Biggi Silvia, Bassani Giulia A, Vincoli Valentina, Peroni Daniele, Bonaldo Valerio, Biagiotti Marco, Belli Romina, Alessandrino Antonio, Biasini Emiliano, Freddi Giuliano
Dulbecco Telethon Laboratory of Prions and Amyloids, Department of Cellular, Computational and Integrative Biology (CIBIO), University of Trento, Via Sommarive 9, 38123 Povo, TN, Italy.
Silk Biomaterials Srl, Via Cavour 2, 22074 Lomazzo, Co, Italy.
ACS Appl Bio Mater. 2020 Dec 21;3(12):8361-8374. doi: 10.1021/acsabm.0c00613. Epub 2020 Nov 10.
The degradation profile and the cytotoxicity of the degradation products of a silk fibroin (SF)-based nerve conduit (SilkBridge), with a complex three-layered wall architecture comprising both native and regenerated (electrospun) fibers, are reported. The bacterial protease type XIV from was used as a hydrolytic agent at three different enzyme/substrate ratios (1:8, 1:80, and 1:800 w/w) to account for the different susceptibility to degradation of the native and regenerated components. The incubation time was extended up to 91 days. At fixed time points, the remaining device, the insoluble debris, and the incubation buffers containing soluble degradation products were separated and analyzed. The electrospun fibers forming the inner and outer layers of the conduit wall were almost completely degraded within 10 days of incubation at an enzyme/substrate ratio of 1:80 w/w. The progression of degradation was highlighted by the emergence of zones of erosion and discontinuity along the electrospun fibers, weakening of the electrospun layers, and decrease in resistance to compressive stress. Native SF microfibers forming the middle layer of the conduit wall displayed a higher resistance to enzymatic degradation. When incubated at an enzyme/substrate ratio of 1:8 w/w, the weight decreased gradually over the incubation time as a consequence of fiber erosion and fragmentation. Analogously, the tensile properties markedly decreased. Both spectroscopic and thermal analyses confirmed the gradual increase in the crystalline character of the fibers. The incubation buffers containing the soluble degradation products were subjected to cytotoxicity testing with human HEK293 cells and mouse neuroblastoma N2a cells. No detrimental effects on cell viability were observed, suggesting that the degradation products do not retain any toxic property. Finally, the mass spectrometry analysis of degradation products showed that the SF polypeptides recovered in the incubation buffers were representative of the aminoacidic sequence of the fibroin light chain and of the highly repetitive fibroin heavy chain, indicating that virtually the entire sequence of the fibroin protein constituent of SilkBridge was degraded.

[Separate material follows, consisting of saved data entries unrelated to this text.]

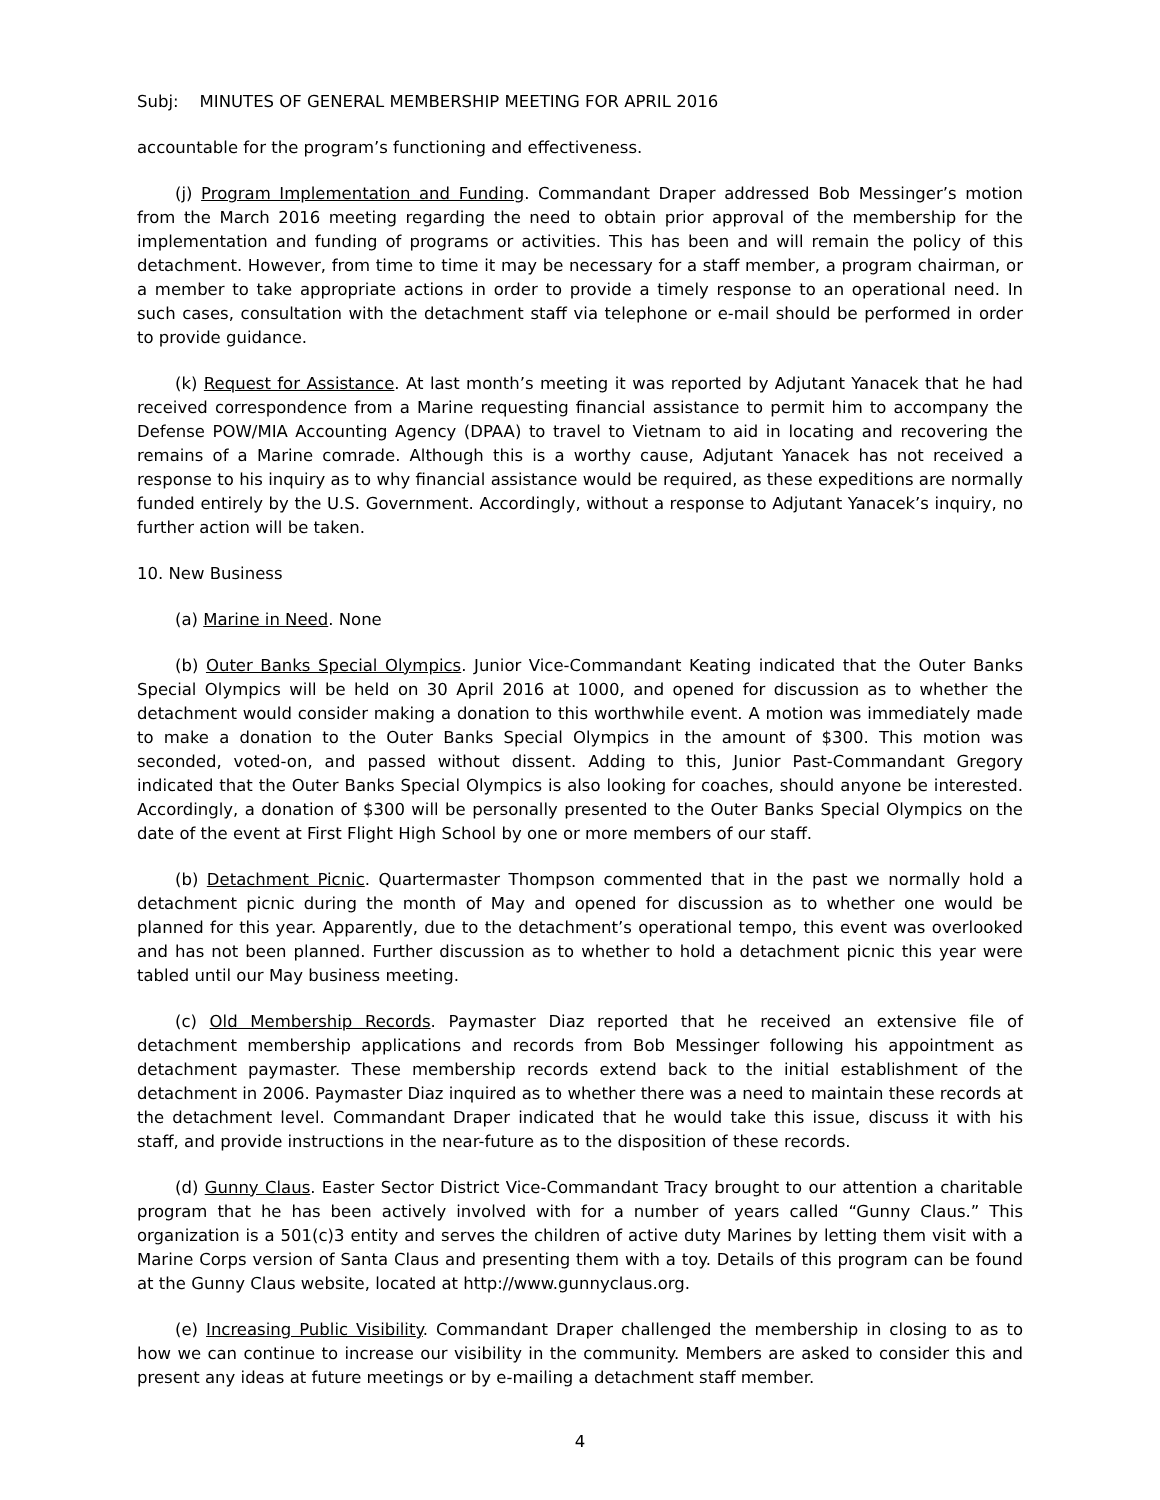Subj: MINUTES OF GENERAL MEMBERSHIP MEETING FOR APRIL 2016
accountable for the program’s functioning and effectiveness.
(j) Program Implementation and Funding. Commandant Draper addressed Bob Messinger’s motion from the March 2016 meeting regarding the need to obtain prior approval of the membership for the implementation and funding of programs or activities. This has been and will remain the policy of this detachment. However, from time to time it may be necessary for a staff member, a program chairman, or a member to take appropriate actions in order to provide a timely response to an operational need. In such cases, consultation with the detachment staff via telephone or e-mail should be performed in order to provide guidance.
(k) Request for Assistance. At last month’s meeting it was reported by Adjutant Yanacek that he had received correspondence from a Marine requesting financial assistance to permit him to accompany the Defense POW/MIA Accounting Agency (DPAA) to travel to Vietnam to aid in locating and recovering the remains of a Marine comrade. Although this is a worthy cause, Adjutant Yanacek has not received a response to his inquiry as to why financial assistance would be required, as these expeditions are normally funded entirely by the U.S. Government. Accordingly, without a response to Adjutant Yanacek’s inquiry, no further action will be taken.
10. New Business
(a) Marine in Need. None
(b) Outer Banks Special Olympics. Junior Vice-Commandant Keating indicated that the Outer Banks Special Olympics will be held on 30 April 2016 at 1000, and opened for discussion as to whether the detachment would consider making a donation to this worthwhile event. A motion was immediately made to make a donation to the Outer Banks Special Olympics in the amount of $300. This motion was seconded, voted-on, and passed without dissent. Adding to this, Junior Past-Commandant Gregory indicated that the Outer Banks Special Olympics is also looking for coaches, should anyone be interested. Accordingly, a donation of $300 will be personally presented to the Outer Banks Special Olympics on the date of the event at First Flight High School by one or more members of our staff.
(b) Detachment Picnic. Quartermaster Thompson commented that in the past we normally hold a detachment picnic during the month of May and opened for discussion as to whether one would be planned for this year. Apparently, due to the detachment’s operational tempo, this event was overlooked and has not been planned. Further discussion as to whether to hold a detachment picnic this year were tabled until our May business meeting.
(c) Old Membership Records. Paymaster Diaz reported that he received an extensive file of detachment membership applications and records from Bob Messinger following his appointment as detachment paymaster. These membership records extend back to the initial establishment of the detachment in 2006. Paymaster Diaz inquired as to whether there was a need to maintain these records at the detachment level. Commandant Draper indicated that he would take this issue, discuss it with his staff, and provide instructions in the near-future as to the disposition of these records.
(d) Gunny Claus. Easter Sector District Vice-Commandant Tracy brought to our attention a charitable program that he has been actively involved with for a number of years called “Gunny Claus.” This organization is a 501(c)3 entity and serves the children of active duty Marines by letting them visit with a Marine Corps version of Santa Claus and presenting them with a toy. Details of this program can be found at the Gunny Claus website, located at http://www.gunnyclaus.org.
(e) Increasing Public Visibility. Commandant Draper challenged the membership in closing to as to how we can continue to increase our visibility in the community. Members are asked to consider this and present any ideas at future meetings or by e-mailing a detachment staff member.
4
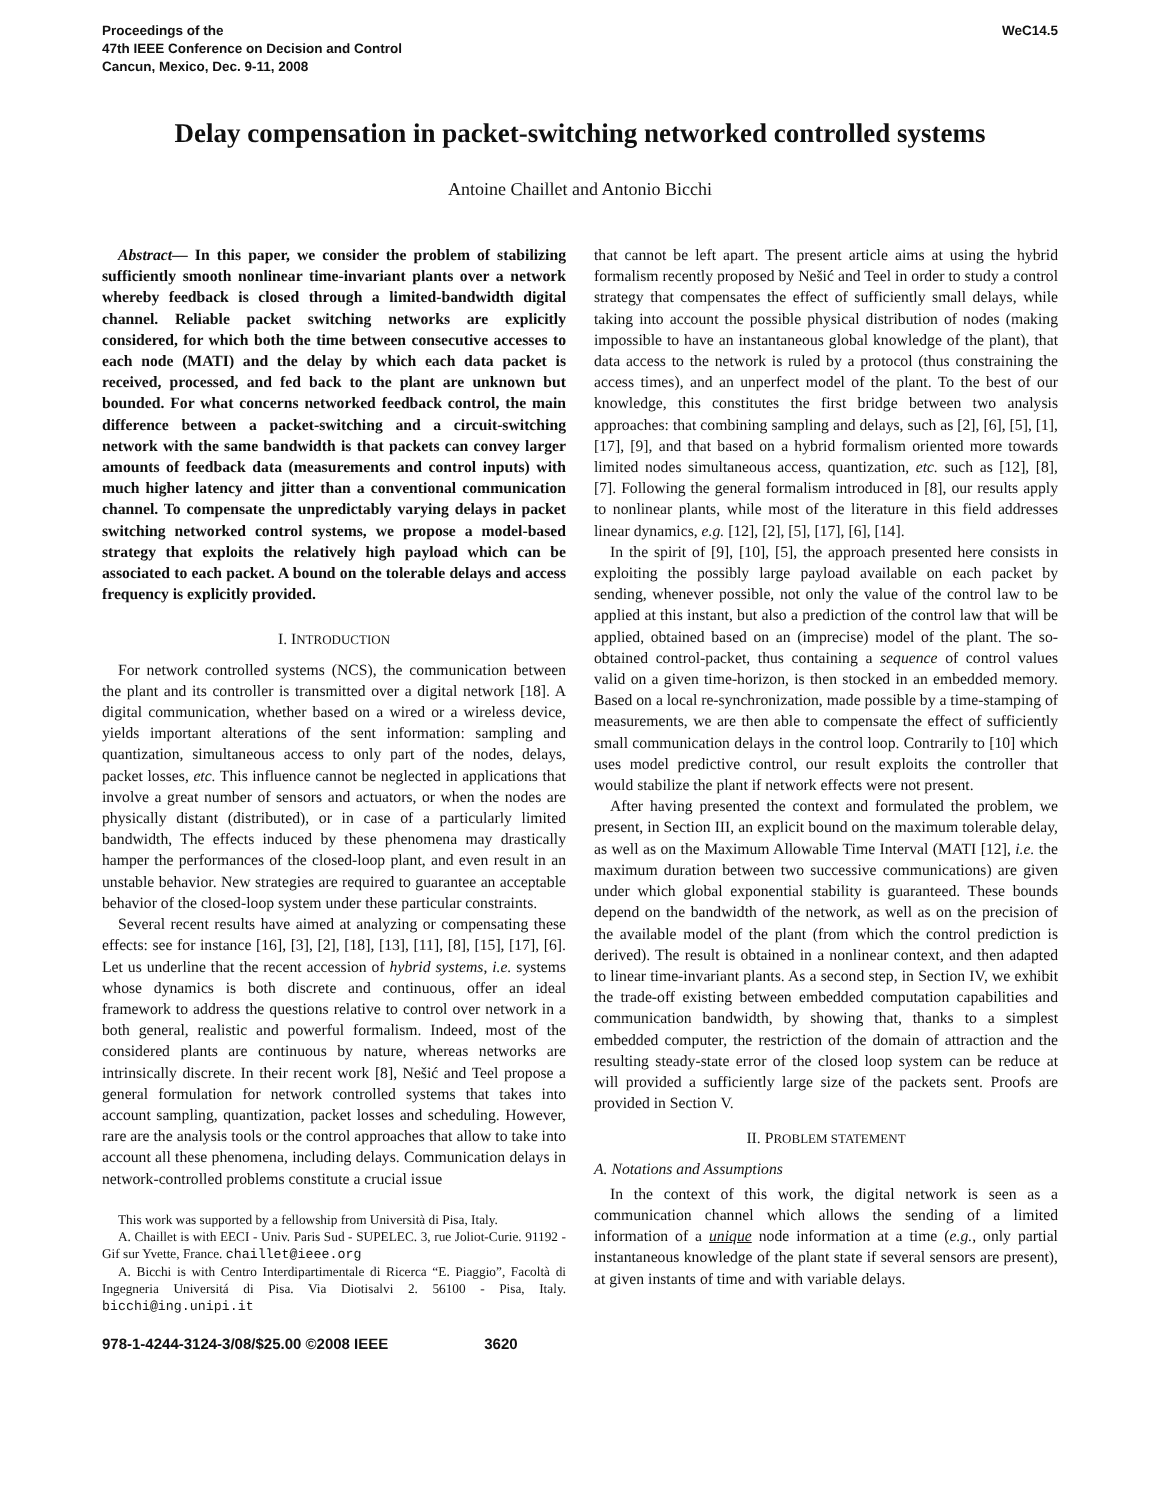Proceedings of the
47th IEEE Conference on Decision and Control
Cancun, Mexico, Dec. 9-11, 2008
WeC14.5
Delay compensation in packet-switching networked controlled systems
Antoine Chaillet and Antonio Bicchi
Abstract— In this paper, we consider the problem of stabilizing sufficiently smooth nonlinear time-invariant plants over a network whereby feedback is closed through a limited-bandwidth digital channel. Reliable packet switching networks are explicitly considered, for which both the time between consecutive accesses to each node (MATI) and the delay by which each data packet is received, processed, and fed back to the plant are unknown but bounded. For what concerns networked feedback control, the main difference between a packet-switching and a circuit-switching network with the same bandwidth is that packets can convey larger amounts of feedback data (measurements and control inputs) with much higher latency and jitter than a conventional communication channel. To compensate the unpredictably varying delays in packet switching networked control systems, we propose a model-based strategy that exploits the relatively high payload which can be associated to each packet. A bound on the tolerable delays and access frequency is explicitly provided.
I. INTRODUCTION
For network controlled systems (NCS), the communication between the plant and its controller is transmitted over a digital network [18]. A digital communication, whether based on a wired or a wireless device, yields important alterations of the sent information: sampling and quantization, simultaneous access to only part of the nodes, delays, packet losses, etc. This influence cannot be neglected in applications that involve a great number of sensors and actuators, or when the nodes are physically distant (distributed), or in case of a particularly limited bandwidth, The effects induced by these phenomena may drastically hamper the performances of the closed-loop plant, and even result in an unstable behavior. New strategies are required to guarantee an acceptable behavior of the closed-loop system under these particular constraints.
Several recent results have aimed at analyzing or compensating these effects: see for instance [16], [3], [2], [18], [13], [11], [8], [15], [17], [6]. Let us underline that the recent accession of hybrid systems, i.e. systems whose dynamics is both discrete and continuous, offer an ideal framework to address the questions relative to control over network in a both general, realistic and powerful formalism. Indeed, most of the considered plants are continuous by nature, whereas networks are intrinsically discrete. In their recent work [8], Nešić and Teel propose a general formulation for network controlled systems that takes into account sampling, quantization, packet losses and scheduling. However, rare are the analysis tools or the control approaches that allow to take into account all these phenomena, including delays. Communication delays in network-controlled problems constitute a crucial issue
This work was supported by a fellowship from Università di Pisa, Italy.
A. Chaillet is with EECI - Univ. Paris Sud - SUPELEC. 3, rue Joliot-Curie. 91192 - Gif sur Yvette, France. chaillet@ieee.org
A. Bicchi is with Centro Interdipartimentale di Ricerca “E. Piaggio”, Facoltà di Ingegneria Universitá di Pisa. Via Diotisalvi 2. 56100 - Pisa, Italy. bicchi@ing.unipi.it
that cannot be left apart. The present article aims at using the hybrid formalism recently proposed by Nešić and Teel in order to study a control strategy that compensates the effect of sufficiently small delays, while taking into account the possible physical distribution of nodes (making impossible to have an instantaneous global knowledge of the plant), that data access to the network is ruled by a protocol (thus constraining the access times), and an unperfect model of the plant. To the best of our knowledge, this constitutes the first bridge between two analysis approaches: that combining sampling and delays, such as [2], [6], [5], [1], [17], [9], and that based on a hybrid formalism oriented more towards limited nodes simultaneous access, quantization, etc. such as [12], [8], [7]. Following the general formalism introduced in [8], our results apply to nonlinear plants, while most of the literature in this field addresses linear dynamics, e.g. [12], [2], [5], [17], [6], [14].
In the spirit of [9], [10], [5], the approach presented here consists in exploiting the possibly large payload available on each packet by sending, whenever possible, not only the value of the control law to be applied at this instant, but also a prediction of the control law that will be applied, obtained based on an (imprecise) model of the plant. The so-obtained control-packet, thus containing a sequence of control values valid on a given time-horizon, is then stocked in an embedded memory. Based on a local re-synchronization, made possible by a time-stamping of measurements, we are then able to compensate the effect of sufficiently small communication delays in the control loop. Contrarily to [10] which uses model predictive control, our result exploits the controller that would stabilize the plant if network effects were not present.
After having presented the context and formulated the problem, we present, in Section III, an explicit bound on the maximum tolerable delay, as well as on the Maximum Allowable Time Interval (MATI [12], i.e. the maximum duration between two successive communications) are given under which global exponential stability is guaranteed. These bounds depend on the bandwidth of the network, as well as on the precision of the available model of the plant (from which the control prediction is derived). The result is obtained in a nonlinear context, and then adapted to linear time-invariant plants. As a second step, in Section IV, we exhibit the trade-off existing between embedded computation capabilities and communication bandwidth, by showing that, thanks to a simplest embedded computer, the restriction of the domain of attraction and the resulting steady-state error of the closed loop system can be reduce at will provided a sufficiently large size of the packets sent. Proofs are provided in Section V.
II. PROBLEM STATEMENT
A. Notations and Assumptions
In the context of this work, the digital network is seen as a communication channel which allows the sending of a limited information of a unique node information at a time (e.g., only partial instantaneous knowledge of the plant state if several sensors are present), at given instants of time and with variable delays.
978-1-4244-3124-3/08/$25.00 ©2008 IEEE 3620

报道了一种基于丝素蛋白(SF)的神经导管(SilkBridge)的降解情况及其降解产物的细胞毒性,该导管具有复杂的三层壁结构,包含天然纤维和再生(电纺)纤维。使用来自的 XIV 型细菌蛋白酶作为水解剂,采用三种不同的酶/底物比例(1:8、1:80 和 1:800 w/w),以考虑天然成分和再生成分对降解的不同敏感性。孵育时间延长至 91 天。在固定时间点,将剩余的装置、不溶性碎片以及含有可溶性降解产物的孵育缓冲液分离并进行分析。在酶/底物比例为 1:80 w/w 的情况下孵育 10 天内,构成导管壁内层和外层的电纺纤维几乎完全降解。沿着电纺纤维出现的侵蚀和不连续区域、电纺层的弱化以及抗压应力的降低突出了降解的进程。构成导管壁中层的天然 SF 微纤维对酶促降解表现出更高的抗性。当以 1:8 w/w 的酶/底物比例孵育时,由于纤维侵蚀和破碎,重量在孵育过程中逐渐下降。类似地,拉伸性能也显著下降。光谱分析和热分析均证实纤维的结晶特性逐渐增加。对含有可溶性降解产物的孵育缓冲液用人 HEK293 细胞和小鼠神经母细胞瘤 N2a 细胞进行细胞毒性测试。未观察到对细胞活力的有害影响,表明降解产物不具有任何毒性。最后,降解产物的质谱分析表明,在孵育缓冲液中回收的 SF 多肽代表了丝素蛋白轻链和高度重复的丝素蛋白重链的氨基酸序列,这表明 SilkBridge 的丝素蛋白成分的几乎整个序列都被降解了。